Second Amended and Restated Bylaws

 

Board of Director Vacancies

 

The Bylaws provide that vacancies in the Board of Directors, including vacancies resulting from an increase in the number of directors, may be filled by a majority vote of the remaining members of the Board of Directors though less than a quorum, or by a sole remaining director.

 

Shareholder Action; Special Meeting of Shareholders

 

The Bylaws provide that shareholders may not take any action by unanimous written consent or partial consent in lieu of a meeting. The Bylaws further provide that a special meeting of shareholders may only be called by the Chief Executive Officer, the Chairman of the Board of Directors, or the Board of Directors pursuant to a resolution adopted by a majority of the total number of authorized directors.

 

Advance Notice Requirements for Shareholder Proposals and Director Nominations

 

The Bylaws provide advance notice procedures for shareholders seeking to bring business before our annual meeting of shareholders, or to nominate candidates for election as directors at our annual meeting of shareholders. To be timely, a shareholder’s notice must be delivered, in writing, to the Secretary at our principal executive offices not more than 90 days nor less than 60 days prior to the date on which the Company first mailed its proxy materials for the preceding year’s annual meeting if the date of the annual meeting is not more than 30 days before and not more than 30 days after the first anniversary of the preceding year’s annual meeting.
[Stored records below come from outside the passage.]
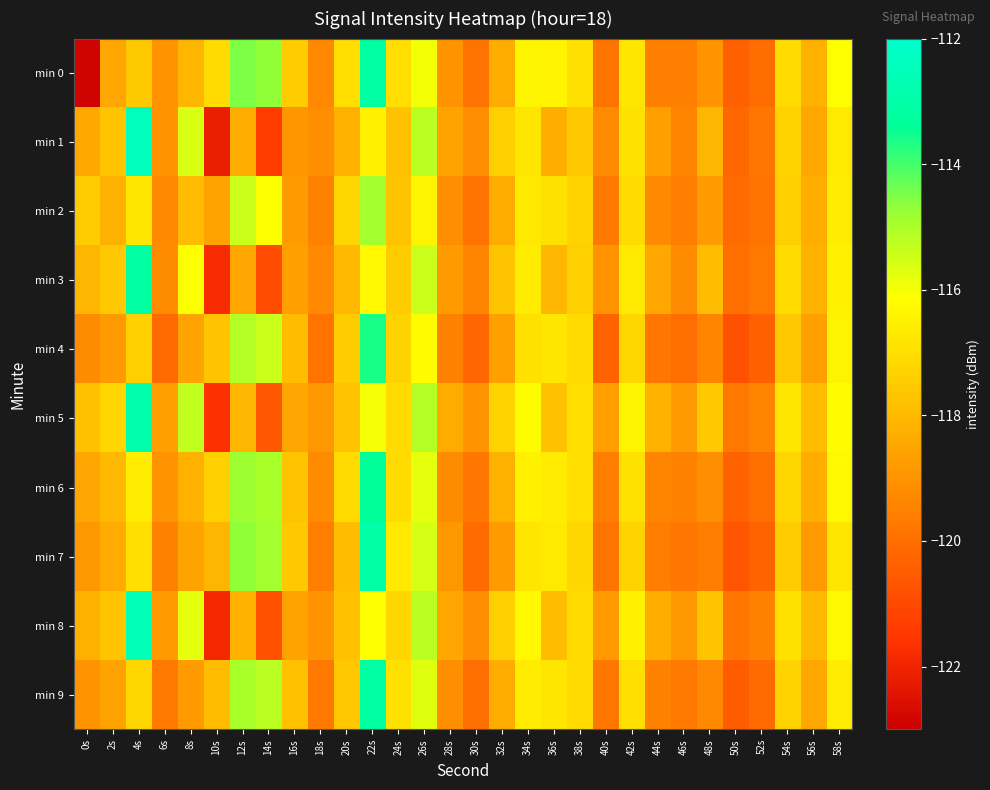

Reading left to right, extract all data points from this chart.

min 0: 0s=-122.9	2s=-118.5	4s=-117.6	6s=-119.0	8s=-118.1	10s=-117.1	12s=-114.5	14s=-114.7	16s=-117.5	18s=-119.3	20s=-117.0	22s=-113.2	24s=-117.0	26s=-116.0	28s=-119.0	30s=-119.9	32s=-118.4	34s=-116.4	36s=-116.5	38s=-117.0	40s=-119.9	42s=-116.8	44s=-119.6	46s=-119.5	48s=-119.0	50s=-120.4	52s=-120.0	54s=-117.1	56s=-118.2	58s=-116.2
min 1: 0s=-118.4	2s=-117.7	4s=-112.4	6s=-119.0	8s=-115.6	10s=-122.2	12s=-118.3	14s=-121.4	16s=-118.9	18s=-119.1	20s=-118.2	22s=-116.5	24s=-117.8	26s=-115.2	28s=-118.6	30s=-119.1	32s=-117.4	34s=-116.8	36s=-118.3	38s=-117.6	40s=-119.2	42s=-116.9	44s=-118.7	46s=-119.4	48s=-118.1	50s=-120.2	52s=-119.8	54s=-117.3	56s=-118.5	58s=-116.7
min 2: 0s=-117.5	2s=-118.2	4s=-116.8	6s=-119.3	8s=-117.9	10s=-118.6	12s=-115.4	14s=-116.1	16s=-118.8	18s=-119.5	20s=-117.2	22s=-114.9	24s=-117.7	26s=-116.4	28s=-119.1	30s=-119.9	32s=-118.4	34s=-116.7	36s=-116.9	38s=-117.3	40s=-119.7	42s=-117.1	44s=-119.3	46s=-119.6	48s=-118.8	50s=-120.1	52s=-119.9	54s=-117.4	56s=-118.3	58s=-116.6
min 3: 0s=-118.1	2s=-117.6	4s=-113.2	6s=-119.2	8s=-116.1	10s=-121.8	12s=-118.5	14s=-120.9	16s=-118.7	18s=-119.3	20s=-118.0	22s=-116.3	24s=-117.5	26s=-115.4	28s=-118.8	30s=-119.4	32s=-117.7	34s=-116.6	36s=-118.1	38s=-117.4	40s=-119.0	42s=-116.7	44s=-118.5	46s=-119.2	48s=-117.9	50s=-120.0	52s=-119.7	54s=-117.1	56s=-118.2	58s=-116.5
min 4: 0s=-119.2	2s=-118.8	4s=-117.4	6s=-120.1	8s=-118.6	10s=-117.7	12s=-115.1	14s=-115.4	16s=-117.9	18s=-119.9	20s=-117.5	22s=-113.6	24s=-117.3	26s=-116.2	28s=-119.5	30s=-120.2	32s=-118.7	34s=-116.9	36s=-116.8	38s=-117.1	40s=-120.3	42s=-117.2	44s=-119.8	46s=-120.0	48s=-119.4	50s=-120.8	52s=-120.4	54s=-117.6	56s=-118.7	58s=-116.4
min 5: 0s=-117.8	2s=-117.2	4s=-112.9	6s=-118.7	8s=-115.3	10s=-121.7	12s=-118.1	14s=-120.6	16s=-118.5	18s=-118.9	20s=-117.7	22s=-116.0	24s=-117.1	26s=-115.1	28s=-118.4	30s=-119.0	32s=-117.3	34s=-116.2	36s=-117.8	38s=-117.0	40s=-118.7	42s=-116.4	44s=-118.2	46s=-118.8	48s=-117.6	50s=-119.7	52s=-119.4	54s=-116.8	56s=-117.9	58s=-116.2
min 6: 0s=-118.5	2s=-118.0	4s=-116.6	6s=-119.0	8s=-118.2	10s=-117.4	12s=-114.8	14s=-115.0	16s=-117.7	18s=-119.2	20s=-117.1	22s=-113.4	24s=-117.1	26s=-115.8	28s=-119.2	30s=-119.8	32s=-118.2	34s=-116.5	36s=-116.6	38s=-117.0	40s=-119.6	42s=-116.9	44s=-119.4	46s=-119.5	48s=-119.1	50s=-120.3	52s=-120.0	54s=-117.2	56s=-118.3	58s=-116.3
min 7: 0s=-118.9	2s=-118.4	4s=-117.0	6s=-119.5	8s=-118.6	10s=-118.1	12s=-114.7	14s=-114.9	16s=-117.6	18s=-119.6	20s=-117.9	22s=-113.0	24s=-116.7	26s=-115.6	28s=-118.9	30s=-120.1	32s=-118.8	34s=-116.8	36s=-116.7	38s=-117.2	40s=-119.9	42s=-117.3	44s=-119.6	46s=-119.8	48s=-119.6	50s=-120.7	52s=-120.3	54s=-117.5	56s=-118.8	58s=-116.8
min 8: 0s=-118.2	2s=-117.7	4s=-112.6	6s=-118.8	8s=-115.8	10s=-121.9	12s=-118.2	14s=-120.8	16s=-118.6	18s=-119.0	20s=-117.8	22s=-116.1	24s=-117.2	26s=-115.2	28s=-118.5	30s=-119.1	32s=-117.4	34s=-116.3	36s=-117.9	38s=-117.1	40s=-118.8	42s=-116.5	44s=-118.3	46s=-118.9	48s=-117.7	50s=-119.8	52s=-119.5	54s=-116.9	56s=-118.0	58s=-116.3
min 9: 0s=-119.0	2s=-118.6	4s=-117.2	6s=-119.7	8s=-118.8	10s=-117.9	12s=-115.0	14s=-115.2	16s=-117.8	18s=-119.7	20s=-117.6	22s=-113.2	24s=-116.9	26s=-115.7	28s=-119.1	30s=-120.0	32s=-118.4	34s=-116.6	36s=-116.8	38s=-117.1	40s=-119.8	42s=-117.0	44s=-119.5	46s=-119.7	48s=-119.3	50s=-120.5	52s=-120.1	54s=-117.3	56s=-118.5	58s=-116.6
If the date of the annual meeting is more than 30 days before or more than 30 days after the first anniversary of the preceding year’s annual meeting, a shareholder’s notice must be delivered not more than 120 days nor less than 90 days prior to such annual meeting, or no later than the tenth day following the public announcement of the annual meeting.

 

For a special meeting, to be timely, a shareholder notice must be delivered, in writing, to the Secretary at our principal executive offices not more than 90 days nor less than 60 days prior to the date of such special meeting, and no later than the tenth day following the public announcement of a special meeting.

 

 

 

The Bylaws also specify certain requirements regarding the form and content of the shareholder’s notice.

 

These provisions might preclude our shareholders from bringing matters before our annual meeting of shareholders or special meetings or making nominations for directors at our annual meetings or special meetings.

 

Listing

 

Our common stock is listed on the NASDAQ Capital Market under the symbol “TCX” and on the TSX Exchange under the symbol “TC”.